Though the prospects for M.I.B. II seemed bleak at best, improvements on the original continued unabated. Weaker shots were replaced, the previous count of six FX shots gradually climbed above fifty, and the old music (which in our artsy-ass aspirations about doing everything ourselves we had written on a cheesy K-Mart-bought keyboard) was slowly replaced by music containing more advanced concepts such as chords and melodies. Still, the failure to complete the story nagged at us, as we had a good two hours worth of footage completed for part 2 (that greatly surpassed that appearing in part 1) which was crying out to be used. Over the years, various notions of how the film might be brought to a proper ending, if an ending very different than originally intended, were tossed about and occasionally worked upon, but all managed to hit their own personal roadblocks. Right around the turn of the millennium, I hit upon a way in which the film might be brought to a close, which would require a minimum of additional filming. A series of new scenes designed to take place in the future of the existing continuity was shot, intended to fill in the gaps concerning several plot points which were never previously resolved. The same problem, however, plagued this update of MIB as had plagued the completion of Ozone Commandos-a dying, geriatric computer. Subsequent to rectifying the computer issues, the remastering of CPF's back catalogue and the eventual completion of Ozone Commandos part 1 kept MIB from moving to the front burner. With these projects behind us, however, things have begun moving forward. In the fall of 2014, shooting of new scenes began on MIB with the intention of seeing a completed story finally emerge, now twenty-four years after the first two-minute short was put to tape.

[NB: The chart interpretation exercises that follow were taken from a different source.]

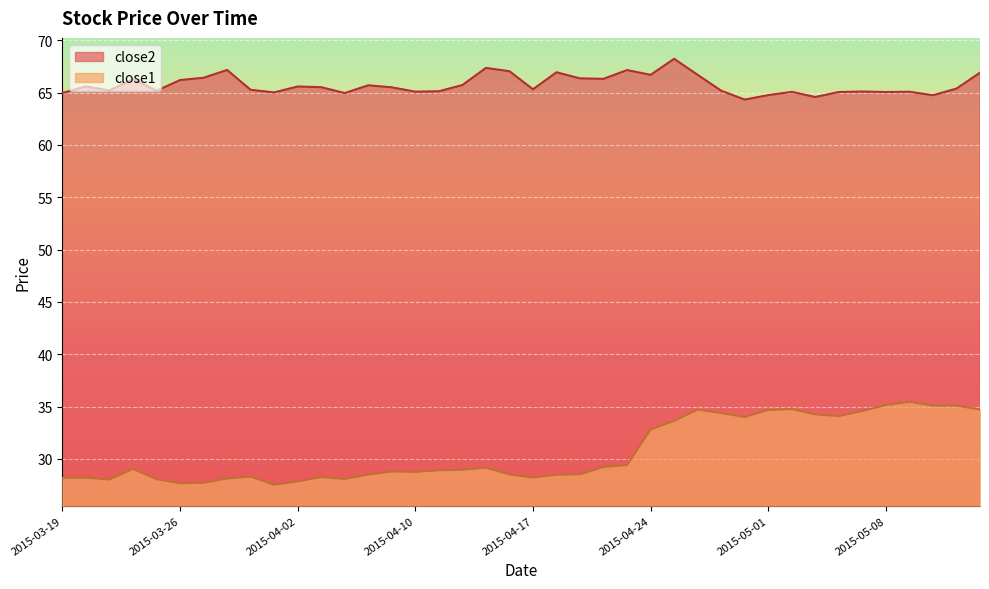

What is the average value of the close2 series?

65.7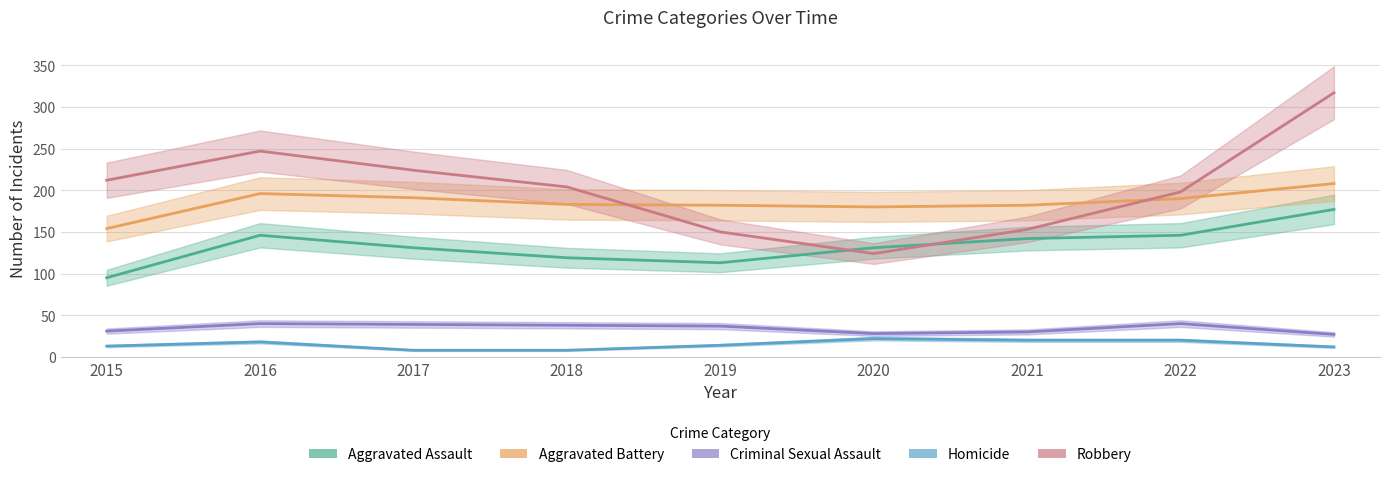

Is it true that Aggravated Battery equals 183 at 2018?

True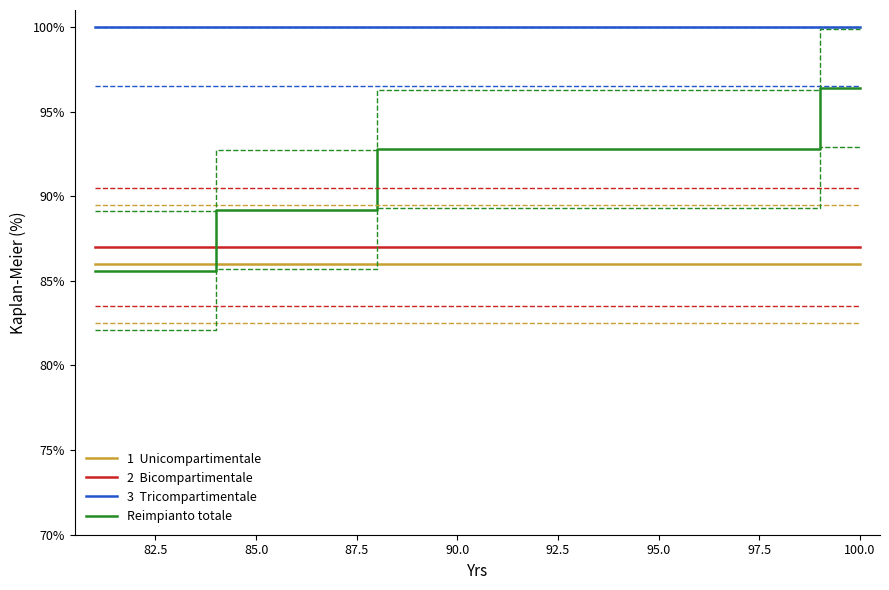

Rank the series by their maximum value, from highest to lowest.

3  Tricompartimentale, Reimpianto totale, 2  Bicompartimentale, 1  Unicompartimentale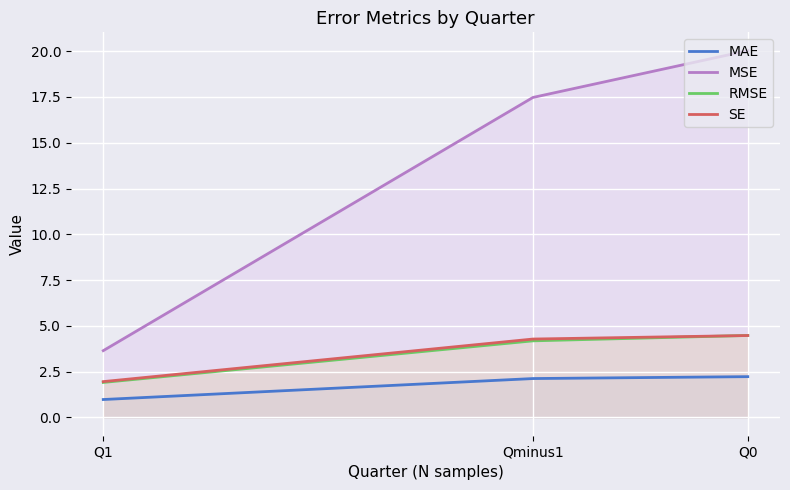

Reading left to right, what are all the values shown in this chart?

MAE: 1.0	2.1	2.2
MSE: 3.6	17.5	20.0
RMSE: 1.9	4.2	4.5
SE: 2.0	4.3	4.5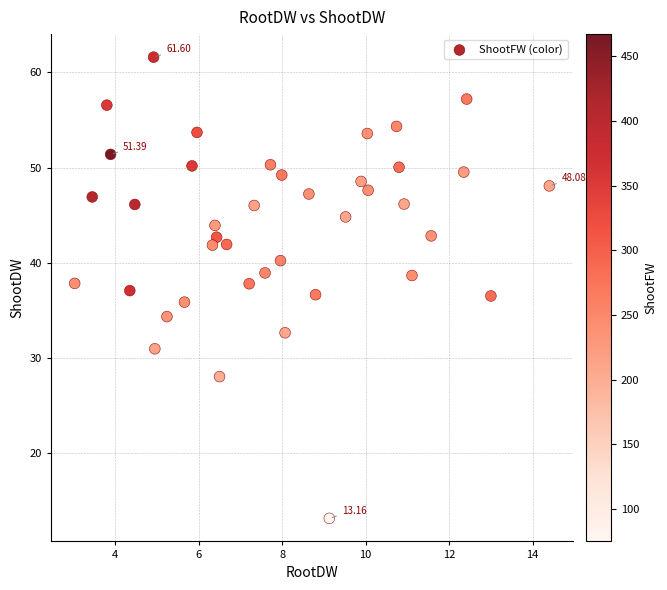

What is the range of X values (max minus min)?

11.4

Of course, finishing off scenes for which principal photography was halted twenty-two years ago isn't the easiest thing to pull off. Much dialogue is missing from the scenes as they were originally scripted, and many scenes were never shot at all, causing havoc with continuity. In most cases, accessing the original actors isn't feasible, and would be useless anyway, given that twenty-two years ages most people rather noticeably. A great deal of restructuring was necessary in order to facilitate the completion of the next three episodes, as well as the repurposing of old footage in new contexts, which in several cases involved digitally extracting the actors from scenes that were never filmed with compositing in mind, in order to create new shots. At the same time, the story itself has undergone a major revision, partly by necessity and partly due to our disillusionment with the original premise. Men In Black as we now envision it is less about aliens and more about the nature of conspiracy theory itself.

At the present, I can make no guarantees as to whether or not the extended "Director's Cut" of Men In Black will ever see the light of day; I can only say that my interest in completing our first ever foray into non-parodic filmmaking remains intact. Presently, I view the potential finished film as a sort of David Lynchian dreamscape vision of fractured communication and the nature of perception vs preconception. Because if it can't end with a spaceship crashing into the city as the heroes battle the villains on a collapsing skyscraper, I can pretend I'm some sort of art-film director instead, and maybe even fool someone.